Task description: Rewrite the records below as a numbered list, one line per item, leaving out any blank lines.

• • •

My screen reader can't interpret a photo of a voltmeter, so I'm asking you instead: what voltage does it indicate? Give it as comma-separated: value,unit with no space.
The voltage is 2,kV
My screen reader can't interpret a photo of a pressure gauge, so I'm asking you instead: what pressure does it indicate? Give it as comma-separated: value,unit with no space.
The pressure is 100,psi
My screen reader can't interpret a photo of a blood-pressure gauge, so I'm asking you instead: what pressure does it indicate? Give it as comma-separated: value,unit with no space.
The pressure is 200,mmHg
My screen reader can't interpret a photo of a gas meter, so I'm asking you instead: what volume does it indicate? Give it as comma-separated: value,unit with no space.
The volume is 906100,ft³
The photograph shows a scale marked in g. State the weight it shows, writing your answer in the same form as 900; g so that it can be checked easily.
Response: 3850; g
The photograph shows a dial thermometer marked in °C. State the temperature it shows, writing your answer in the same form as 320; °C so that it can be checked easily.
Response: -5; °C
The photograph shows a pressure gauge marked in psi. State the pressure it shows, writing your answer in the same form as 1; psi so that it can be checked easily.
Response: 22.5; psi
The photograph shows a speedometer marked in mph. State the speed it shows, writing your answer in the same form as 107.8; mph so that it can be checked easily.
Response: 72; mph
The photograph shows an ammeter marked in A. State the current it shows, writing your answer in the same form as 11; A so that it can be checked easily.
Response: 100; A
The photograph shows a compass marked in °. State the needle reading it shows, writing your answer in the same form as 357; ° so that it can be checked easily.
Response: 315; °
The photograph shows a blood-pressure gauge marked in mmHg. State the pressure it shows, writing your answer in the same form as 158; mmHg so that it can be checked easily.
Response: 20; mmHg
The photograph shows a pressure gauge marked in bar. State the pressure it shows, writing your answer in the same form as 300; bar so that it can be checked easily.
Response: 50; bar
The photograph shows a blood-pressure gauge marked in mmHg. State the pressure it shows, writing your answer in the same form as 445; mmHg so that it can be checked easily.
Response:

• • •

Answer to the problem:
1. My screen reader can't interpret a photo of a voltmeter, so I'm asking you instead: what voltage does it indicate? Give it as comma-separated: value,unit with no space.
2. The voltage is 2,kV
3. My screen reader can't interpret a photo of a pressure gauge, so I'm asking you instead: what pressure does it indicate? Give it as comma-separated: value,unit with no space.
4. The pressure is 100,psi
5. My screen reader can't interpret a photo of a blood-pressure gauge, so I'm asking you instead: what pressure does it indicate? Give it as comma-separated: value,unit with no space.
6. The pressure is 200,mmHg
7. My screen reader can't interpret a photo of a gas meter, so I'm asking you instead: what volume does it indicate? Give it as comma-separated: value,unit with no space.
8. The volume is 906100,ft³
9. The photograph shows a scale marked in g. State the weight it shows, writing your answer in the same form as 900; g so that it can be checked easily.
10. Response: 3850; g
11. The photograph shows a dial thermometer marked in °C. State the temperature it shows, writing your answer in the same form as 320; °C so that it can be checked easily.
12. Response: -5; °C
13. The photograph shows a pressure gauge marked in psi. State the pressure it shows, writing your answer in the same form as 1; psi so that it can be checked easily.
14. Response: 22.5; psi
15. The photograph shows a speedometer marked in mph. State the speed it shows, writing your answer in the same form as 107.8; mph so that it can be checked easily.
16. Response: 72; mph
17. The photograph shows an ammeter marked in A. State the current it shows, writing your answer in the same form as 11; A so that it can be checked easily.
18. Response: 100; A
19. The photograph shows a compass marked in °. State the needle reading it shows, writing your answer in the same form as 357; ° so that it can be checked easily.
20. Response: 315; °
21. The photograph shows a blood-pressure gauge marked in mmHg. State the pressure it shows, writing your answer in the same form as 158; mmHg so that it can be checked easily.
22. Response: 20; mmHg
23. The photograph shows a pressure gauge marked in bar. State the pressure it shows, writing your answer in the same form as 300; bar so that it can be checked easily.
24. Response: 50; bar
25. The photograph shows a blood-pressure gauge marked in mmHg. State the pressure it shows, writing your answer in the same form as 445; mmHg so that it can be checked easily.
26. Response:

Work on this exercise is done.